Para-hyperKähler geometry of the deformation space of maximal globally hyperbolic anti-de Sitter three-manifolds
Filippo Mazzoli, Andrea Seppi, Andrea Tamburelli
TL;DR
This work constructs and analyzes a para-hyperKähler structure on the deformation space $\mathcal{MGH}(\Sigma)$ of maximal globally hyperbolic AdS 3-manifolds. It shows the structure consists of a neutral metric $\mathbf{g}$ together with a complex structure $\mathbf{I}$ and two para-complex structures $\mathbf{J},\mathbf{K}$ satisfying para-quaternionic relations, with the symplectic forms $\omega_I,\omega_J,\omega_K$ encoding AdS-geometric data.

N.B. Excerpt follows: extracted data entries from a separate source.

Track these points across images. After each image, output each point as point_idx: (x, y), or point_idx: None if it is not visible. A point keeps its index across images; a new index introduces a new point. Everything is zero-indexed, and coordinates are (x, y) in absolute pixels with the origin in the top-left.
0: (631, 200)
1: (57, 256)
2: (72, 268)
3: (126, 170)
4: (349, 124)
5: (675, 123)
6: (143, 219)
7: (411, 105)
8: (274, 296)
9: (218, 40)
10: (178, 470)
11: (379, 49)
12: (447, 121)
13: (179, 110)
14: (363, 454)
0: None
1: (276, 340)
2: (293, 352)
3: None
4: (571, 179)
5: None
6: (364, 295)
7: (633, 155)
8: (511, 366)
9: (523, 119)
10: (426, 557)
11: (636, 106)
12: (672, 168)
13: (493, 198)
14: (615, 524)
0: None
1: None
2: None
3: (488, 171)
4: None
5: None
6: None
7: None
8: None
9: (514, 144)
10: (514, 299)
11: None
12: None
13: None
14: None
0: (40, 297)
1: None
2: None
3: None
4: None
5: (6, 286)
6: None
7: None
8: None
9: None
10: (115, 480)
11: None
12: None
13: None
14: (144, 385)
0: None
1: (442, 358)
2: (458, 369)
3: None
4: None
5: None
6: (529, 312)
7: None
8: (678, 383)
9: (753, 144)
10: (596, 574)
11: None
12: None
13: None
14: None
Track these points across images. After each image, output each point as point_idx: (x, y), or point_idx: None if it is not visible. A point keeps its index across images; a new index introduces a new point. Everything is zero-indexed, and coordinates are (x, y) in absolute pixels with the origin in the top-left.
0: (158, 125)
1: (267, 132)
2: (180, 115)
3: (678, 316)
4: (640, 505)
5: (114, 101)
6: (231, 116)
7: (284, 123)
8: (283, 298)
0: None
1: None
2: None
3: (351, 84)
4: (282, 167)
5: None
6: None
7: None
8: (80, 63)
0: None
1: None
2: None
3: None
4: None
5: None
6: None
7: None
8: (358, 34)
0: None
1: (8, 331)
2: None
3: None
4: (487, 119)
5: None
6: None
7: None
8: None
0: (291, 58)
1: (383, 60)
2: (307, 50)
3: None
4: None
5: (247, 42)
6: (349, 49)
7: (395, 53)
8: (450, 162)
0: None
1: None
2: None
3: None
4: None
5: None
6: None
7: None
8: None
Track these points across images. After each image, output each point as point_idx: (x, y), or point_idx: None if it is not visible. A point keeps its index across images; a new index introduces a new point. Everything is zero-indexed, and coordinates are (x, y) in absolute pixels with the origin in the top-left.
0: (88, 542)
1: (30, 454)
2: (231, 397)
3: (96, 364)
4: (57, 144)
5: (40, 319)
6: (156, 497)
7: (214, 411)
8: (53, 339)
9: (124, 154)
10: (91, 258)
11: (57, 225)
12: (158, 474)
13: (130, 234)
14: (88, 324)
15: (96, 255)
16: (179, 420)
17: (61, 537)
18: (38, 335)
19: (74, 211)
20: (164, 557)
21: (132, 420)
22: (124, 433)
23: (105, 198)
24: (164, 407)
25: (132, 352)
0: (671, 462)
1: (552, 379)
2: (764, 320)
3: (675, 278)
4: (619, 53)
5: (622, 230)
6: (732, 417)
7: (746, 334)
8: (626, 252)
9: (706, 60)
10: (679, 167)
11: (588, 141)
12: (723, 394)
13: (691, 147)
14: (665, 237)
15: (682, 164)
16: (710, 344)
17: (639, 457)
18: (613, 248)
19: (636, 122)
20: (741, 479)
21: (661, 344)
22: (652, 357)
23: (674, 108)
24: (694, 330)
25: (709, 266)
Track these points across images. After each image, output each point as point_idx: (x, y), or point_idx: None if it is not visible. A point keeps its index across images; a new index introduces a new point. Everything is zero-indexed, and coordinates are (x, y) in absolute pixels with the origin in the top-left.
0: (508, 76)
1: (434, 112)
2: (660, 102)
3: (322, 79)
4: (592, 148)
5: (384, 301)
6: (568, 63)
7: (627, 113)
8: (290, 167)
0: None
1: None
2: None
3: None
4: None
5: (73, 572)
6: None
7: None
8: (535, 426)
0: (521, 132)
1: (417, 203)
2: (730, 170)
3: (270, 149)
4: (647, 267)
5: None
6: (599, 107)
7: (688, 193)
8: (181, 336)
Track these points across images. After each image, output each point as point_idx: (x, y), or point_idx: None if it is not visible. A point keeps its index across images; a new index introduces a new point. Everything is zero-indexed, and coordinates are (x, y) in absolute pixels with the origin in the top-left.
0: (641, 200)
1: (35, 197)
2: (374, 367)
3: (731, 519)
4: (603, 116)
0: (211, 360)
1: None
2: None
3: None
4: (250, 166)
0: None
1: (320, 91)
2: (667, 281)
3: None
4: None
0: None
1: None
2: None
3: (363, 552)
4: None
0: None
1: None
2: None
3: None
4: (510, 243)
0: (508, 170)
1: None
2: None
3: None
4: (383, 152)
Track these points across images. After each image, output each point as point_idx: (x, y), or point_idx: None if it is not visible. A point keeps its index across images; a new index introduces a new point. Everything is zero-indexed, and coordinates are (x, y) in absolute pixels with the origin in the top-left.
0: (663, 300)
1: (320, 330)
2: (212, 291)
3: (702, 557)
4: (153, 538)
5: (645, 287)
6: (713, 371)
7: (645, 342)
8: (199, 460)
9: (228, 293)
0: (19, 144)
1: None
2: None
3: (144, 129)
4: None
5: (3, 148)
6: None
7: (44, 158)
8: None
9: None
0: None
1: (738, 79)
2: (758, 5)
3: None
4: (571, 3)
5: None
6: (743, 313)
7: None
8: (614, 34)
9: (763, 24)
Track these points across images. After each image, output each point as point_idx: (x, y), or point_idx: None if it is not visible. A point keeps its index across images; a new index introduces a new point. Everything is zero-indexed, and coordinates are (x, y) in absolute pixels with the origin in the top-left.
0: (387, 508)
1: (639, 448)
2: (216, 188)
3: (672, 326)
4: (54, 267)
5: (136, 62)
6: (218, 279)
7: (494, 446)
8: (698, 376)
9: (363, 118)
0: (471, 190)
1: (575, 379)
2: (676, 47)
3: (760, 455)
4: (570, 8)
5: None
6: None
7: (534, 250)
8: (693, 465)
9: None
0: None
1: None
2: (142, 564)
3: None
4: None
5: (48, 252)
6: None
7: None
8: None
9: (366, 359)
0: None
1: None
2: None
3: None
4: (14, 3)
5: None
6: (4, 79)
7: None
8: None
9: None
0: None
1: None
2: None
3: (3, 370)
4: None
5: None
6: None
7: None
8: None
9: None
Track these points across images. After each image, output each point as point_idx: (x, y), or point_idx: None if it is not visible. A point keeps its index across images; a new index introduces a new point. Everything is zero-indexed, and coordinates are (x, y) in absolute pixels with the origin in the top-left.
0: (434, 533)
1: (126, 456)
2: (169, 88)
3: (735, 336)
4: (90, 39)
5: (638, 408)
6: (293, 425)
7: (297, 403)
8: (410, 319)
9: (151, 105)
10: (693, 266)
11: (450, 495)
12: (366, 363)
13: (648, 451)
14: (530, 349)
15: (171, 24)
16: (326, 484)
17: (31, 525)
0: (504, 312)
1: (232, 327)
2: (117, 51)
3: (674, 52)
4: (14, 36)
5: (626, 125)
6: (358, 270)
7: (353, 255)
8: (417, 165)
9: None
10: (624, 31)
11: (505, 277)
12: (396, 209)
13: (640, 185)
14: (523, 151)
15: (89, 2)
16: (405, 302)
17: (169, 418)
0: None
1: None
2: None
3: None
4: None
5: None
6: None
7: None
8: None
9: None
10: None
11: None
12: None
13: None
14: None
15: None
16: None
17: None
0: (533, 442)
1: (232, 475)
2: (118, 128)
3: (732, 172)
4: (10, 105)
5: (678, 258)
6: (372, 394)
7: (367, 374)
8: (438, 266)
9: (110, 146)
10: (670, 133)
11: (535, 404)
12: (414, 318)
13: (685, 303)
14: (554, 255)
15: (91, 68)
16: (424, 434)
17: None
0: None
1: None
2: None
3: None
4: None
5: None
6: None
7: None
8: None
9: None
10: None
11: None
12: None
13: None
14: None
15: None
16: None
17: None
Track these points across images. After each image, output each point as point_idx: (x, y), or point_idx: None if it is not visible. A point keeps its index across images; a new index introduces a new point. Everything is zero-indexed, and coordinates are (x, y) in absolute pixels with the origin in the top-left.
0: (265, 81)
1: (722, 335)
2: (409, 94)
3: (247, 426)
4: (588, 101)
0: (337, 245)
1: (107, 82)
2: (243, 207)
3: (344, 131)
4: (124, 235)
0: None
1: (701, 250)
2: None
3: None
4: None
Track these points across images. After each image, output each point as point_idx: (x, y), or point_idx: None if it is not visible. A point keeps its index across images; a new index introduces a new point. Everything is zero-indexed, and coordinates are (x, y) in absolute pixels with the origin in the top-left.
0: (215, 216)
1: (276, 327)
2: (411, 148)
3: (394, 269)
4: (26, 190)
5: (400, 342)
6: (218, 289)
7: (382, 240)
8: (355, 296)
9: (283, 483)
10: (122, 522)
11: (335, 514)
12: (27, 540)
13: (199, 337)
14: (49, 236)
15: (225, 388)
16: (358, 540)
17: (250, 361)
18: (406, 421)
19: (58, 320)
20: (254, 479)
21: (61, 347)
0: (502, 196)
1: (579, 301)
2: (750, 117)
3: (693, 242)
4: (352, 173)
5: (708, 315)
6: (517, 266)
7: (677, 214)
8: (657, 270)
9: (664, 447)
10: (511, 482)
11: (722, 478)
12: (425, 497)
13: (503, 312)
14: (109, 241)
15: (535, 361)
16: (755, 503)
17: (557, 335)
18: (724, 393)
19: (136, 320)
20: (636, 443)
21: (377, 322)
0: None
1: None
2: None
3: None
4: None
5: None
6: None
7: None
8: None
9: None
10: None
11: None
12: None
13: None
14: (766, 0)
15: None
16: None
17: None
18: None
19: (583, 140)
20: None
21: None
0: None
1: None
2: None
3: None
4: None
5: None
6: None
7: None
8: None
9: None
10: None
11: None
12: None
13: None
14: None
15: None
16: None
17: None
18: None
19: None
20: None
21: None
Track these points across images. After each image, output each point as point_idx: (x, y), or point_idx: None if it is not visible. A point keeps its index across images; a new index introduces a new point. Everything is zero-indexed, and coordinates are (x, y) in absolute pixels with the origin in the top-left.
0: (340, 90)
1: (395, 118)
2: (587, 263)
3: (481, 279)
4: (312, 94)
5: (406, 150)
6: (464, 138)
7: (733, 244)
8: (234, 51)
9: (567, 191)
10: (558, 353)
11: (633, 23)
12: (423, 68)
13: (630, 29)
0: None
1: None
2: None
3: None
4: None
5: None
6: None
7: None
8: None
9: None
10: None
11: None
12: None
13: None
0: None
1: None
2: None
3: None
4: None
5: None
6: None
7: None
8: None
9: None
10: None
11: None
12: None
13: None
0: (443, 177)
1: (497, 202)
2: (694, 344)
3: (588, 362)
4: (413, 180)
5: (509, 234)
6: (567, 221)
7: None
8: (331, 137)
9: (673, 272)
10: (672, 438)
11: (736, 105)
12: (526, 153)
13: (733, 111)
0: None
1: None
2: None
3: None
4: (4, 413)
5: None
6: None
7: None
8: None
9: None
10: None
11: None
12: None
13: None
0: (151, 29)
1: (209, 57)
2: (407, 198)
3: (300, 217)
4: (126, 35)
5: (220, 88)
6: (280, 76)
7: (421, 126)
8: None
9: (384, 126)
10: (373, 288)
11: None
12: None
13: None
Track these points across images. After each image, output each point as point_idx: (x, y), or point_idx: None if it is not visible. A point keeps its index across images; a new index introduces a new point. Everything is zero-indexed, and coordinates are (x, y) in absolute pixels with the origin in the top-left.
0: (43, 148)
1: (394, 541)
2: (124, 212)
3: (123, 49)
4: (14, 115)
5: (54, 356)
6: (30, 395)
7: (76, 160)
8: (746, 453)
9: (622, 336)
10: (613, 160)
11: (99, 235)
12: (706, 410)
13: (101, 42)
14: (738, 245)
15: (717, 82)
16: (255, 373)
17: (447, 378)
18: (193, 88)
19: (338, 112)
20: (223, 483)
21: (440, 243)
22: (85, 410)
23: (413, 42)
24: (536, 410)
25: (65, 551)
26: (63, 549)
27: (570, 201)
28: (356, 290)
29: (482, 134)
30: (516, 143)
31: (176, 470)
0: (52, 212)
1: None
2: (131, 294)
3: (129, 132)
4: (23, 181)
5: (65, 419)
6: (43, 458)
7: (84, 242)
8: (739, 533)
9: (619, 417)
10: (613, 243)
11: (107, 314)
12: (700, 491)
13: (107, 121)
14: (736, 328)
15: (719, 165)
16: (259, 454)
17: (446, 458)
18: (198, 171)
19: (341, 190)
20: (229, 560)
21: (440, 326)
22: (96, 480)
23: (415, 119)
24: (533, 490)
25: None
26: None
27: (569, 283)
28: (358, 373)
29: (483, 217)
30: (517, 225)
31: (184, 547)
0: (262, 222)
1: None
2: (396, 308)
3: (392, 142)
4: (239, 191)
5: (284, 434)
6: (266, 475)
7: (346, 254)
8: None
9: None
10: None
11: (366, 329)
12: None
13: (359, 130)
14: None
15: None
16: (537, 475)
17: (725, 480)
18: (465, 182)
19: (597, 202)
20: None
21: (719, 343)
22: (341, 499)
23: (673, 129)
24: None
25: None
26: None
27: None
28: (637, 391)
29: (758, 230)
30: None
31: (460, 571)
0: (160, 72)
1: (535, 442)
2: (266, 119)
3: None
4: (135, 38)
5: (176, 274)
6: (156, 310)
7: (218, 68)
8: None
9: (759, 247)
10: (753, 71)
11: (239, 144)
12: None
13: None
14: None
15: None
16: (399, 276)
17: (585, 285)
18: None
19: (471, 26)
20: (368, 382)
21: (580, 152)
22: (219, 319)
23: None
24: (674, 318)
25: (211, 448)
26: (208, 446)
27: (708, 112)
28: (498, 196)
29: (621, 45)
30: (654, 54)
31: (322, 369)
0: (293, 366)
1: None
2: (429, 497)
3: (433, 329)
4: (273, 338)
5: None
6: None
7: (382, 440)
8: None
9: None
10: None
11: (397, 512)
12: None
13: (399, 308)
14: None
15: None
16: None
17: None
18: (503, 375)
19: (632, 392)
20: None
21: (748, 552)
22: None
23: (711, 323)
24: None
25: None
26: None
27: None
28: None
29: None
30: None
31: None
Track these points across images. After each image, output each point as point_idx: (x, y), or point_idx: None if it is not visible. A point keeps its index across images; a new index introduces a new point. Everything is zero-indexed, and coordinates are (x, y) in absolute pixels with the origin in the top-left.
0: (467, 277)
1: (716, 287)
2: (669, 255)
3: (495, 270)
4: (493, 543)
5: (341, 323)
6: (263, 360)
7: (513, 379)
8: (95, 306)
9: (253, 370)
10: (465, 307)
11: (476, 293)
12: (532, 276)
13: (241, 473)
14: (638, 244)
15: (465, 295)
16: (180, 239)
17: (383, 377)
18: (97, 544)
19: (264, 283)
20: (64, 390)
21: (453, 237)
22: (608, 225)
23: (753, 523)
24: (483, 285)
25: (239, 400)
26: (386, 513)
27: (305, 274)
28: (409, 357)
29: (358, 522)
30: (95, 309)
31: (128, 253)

The authors connect these structures to three different parameterizations of the MGHC space—Mess's left-right hyperbolic data, Krasnov–Schlenker's cotangent bundle picture, and $PSL(2,\mathbb{B})$-character varieties—via explicit maps and a genus-1 toy model that guides the higher-genus analysis. A key technical achievement is the introduction of an invariant distribution $V_{(J,\sigma)}$ on an infinite-dimensional model, enabling a rigorous reduction to the MGHC deformation space and establishing integrability and nondegeneracy of the para-hyperKähler data. The results elucidate the interplay between Teichmüller theory, Goldman's symplectic form in the para-complex setting, and circle actions, offering a coherent geometric framework for MGHC AdS manifolds and their moduli.
Abstract
In this paper we study the para-hyperKähler geometry of the deformation space of MGHC anti-de Sitter structures on $Σ\times\mathbb R$, for $Σ$ a closed oriented surface. We show that a neutral pseudo-Riemannian metric and three symplectic structures coexist with an integrable complex structure and two para-complex structures, satisfying the relations of para-quaternionic numbers. We show that these structures are directly related to the geometry of MGHC manifolds, via the Mess homeomorphism, the parameterization of Krasnov-Schlenker by the induced metric on $K$-surfaces, the identification with the cotangent bundle $T^*\mathcal{T}(Σ)$, and the circle action that arises from this identification. Finally, we study the relation to the natural para-complex geometry that the space inherits from being a component of the $\mathrm{PSL}(2,\mathbb{B})$-character variety, where $\mathbb{B}$ is the algebra of para-complex numbers, and the symplectic geometry deriving from Goldman symplectic form.